> **TO DO**
An exact retyping of all lines below is the answer; pictures do not belong in it.

(Page-level text extractions)
++++++++++
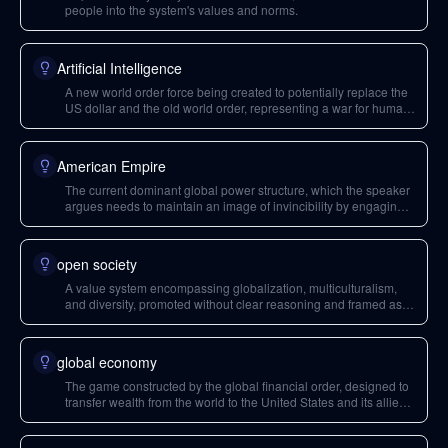
people into the system's values and norms.
Artificial Intelligence
A new world order force being created to potentially replace the
US dollar and the old world order, representing a war for human
consciousness.
American Empire
The current dominant global power structure, which the speaker
argues needs to maintain an image of invincibility by engaging
in wars to secure its control and prevent the collapse of the
existing 'game'.
open society
A value system encompassing globalization, multiculturalism,
and diversity, promoted without clear reasoning and framed as
inherently good.
global economy
The game constructed by the global financial order, designed to
transfer wealth from the world to the United States and its allies
through mechanisms like the US dollar and price hierarchy.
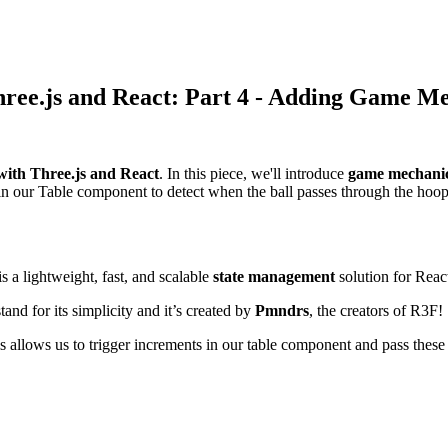
ree.js and React: Part 4 - Adding Game M
with Three.js and React
. In this piece, we'll introduce
game mechani
n our Table component to detect when the ball passes through the hoop
 a lightweight, fast, and scalable
state management
solution for Reac
nd for its simplicity and it’s created by
Pmndrs
, the creators of R3F!
s allows us to trigger increments in our table component and pass these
++++++++++
> **OUTPUT OF THE EXERCISE**
people into the system's values and norms.
Artificial Intelligence
A new world order force being created to potentially replace the
US dollar and the old world order, representing a war for human
consciousness.
American Empire
The current dominant global power structure, which the speaker
argues needs to maintain an image of invincibility by engaging
in wars to secure its control and prevent the collapse of the
existing 'game'.
open society
A value system encompassing globalization, multiculturalism,
and diversity, promoted without clear reasoning and framed as
inherently good.
global economy
The game constructed by the global financial order, designed to
transfer wealth from the world to the United States and its allies
through mechanisms like the US dollar and price hierarchy.
ree.js and React: Part 4 - Adding Game M
with Three.js and React
. In this piece, we'll introduce
game mechani
n our Table component to detect when the ball passes through the hoop
 a lightweight, fast, and scalable
state management
solution for Reac
nd for its simplicity and it’s created by
Pmndrs
, the creators of R3F!
s allows us to trigger increments in our table component and pass these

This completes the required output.